Selected excerpt ▸
___

The hardest hits often set the stage for the strongest comebacks.

The Amegy Bank Series was, in one word, demoralizing. Arizona State is a team that talks openly about Omaha, and a five-game stretch against four SEC opponents offered a glimpse of what that stage demands. Instead, it revealed just how far the Sun Devils still have to go. The challenge was real, the gap was clear, and ASU looked far from ready for that kind of fight.

Still, seasons are not defined in March. If anything, Texas reset the standard. The Sun Devils now have the next few months to prove they belong in Omaha, in the NCAA Tournament, and among the best the Big 12 has to offer.

The climb back begins with LMU. It is not another ranked powerhouse waiting to test them, but that might be exactly what ASU needs. After an 8-0 start slipped to 8-4, this matchup offers a chance to clean up the mistakes that piled up in Texas and rebuild the confidence that carried them through the season’s opening stretch.

___

Data segment ▸
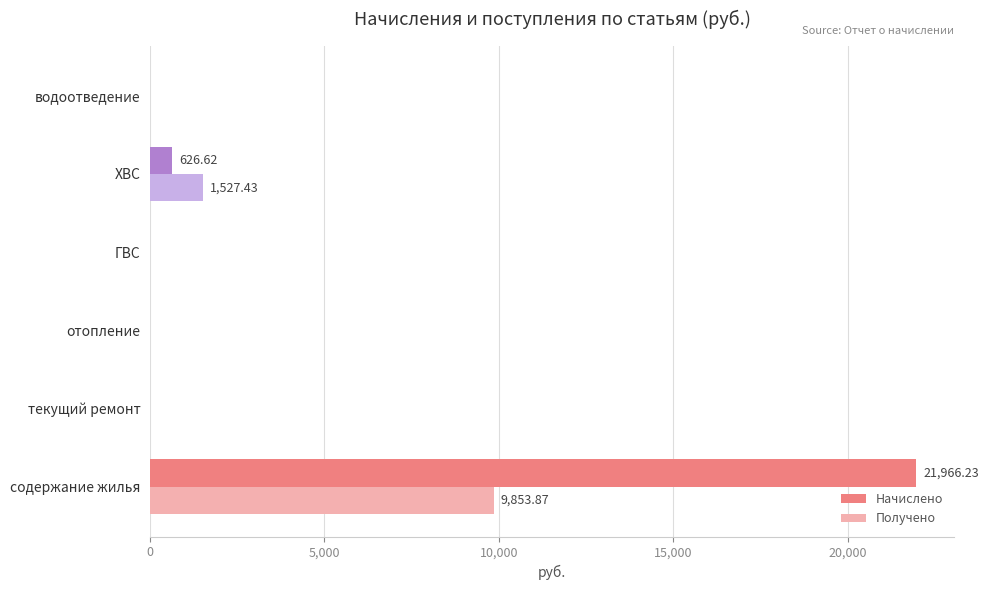

Between ГВС and ХВС, which series saw the biggest shift?

Получено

___

Task goal ▸
Copy out the full passage on Arizona State baseball from above, word for word.

Worked solution ▸
The hardest hits often set the stage for the strongest comebacks.

The Amegy Bank Series was, in one word, demoralizing. Arizona State is a team that talks openly about Omaha, and a five-game stretch against four SEC opponents offered a glimpse of what that stage demands. Instead, it revealed just how far the Sun Devils still have to go. The challenge was real, the gap was clear, and ASU looked far from ready for that kind of fight.

Still, seasons are not defined in March. If anything, Texas reset the standard. The Sun Devils now have the next few months to prove they belong in Omaha, in the NCAA Tournament, and among the best the Big 12 has to offer.

The climb back begins with LMU. It is not another ranked powerhouse waiting to test them, but that might be exactly what ASU needs. After an 8-0 start slipped to 8-4, this matchup offers a chance to clean up the mistakes that piled up in Texas and rebuild the confidence that carried them through the season’s opening stretch.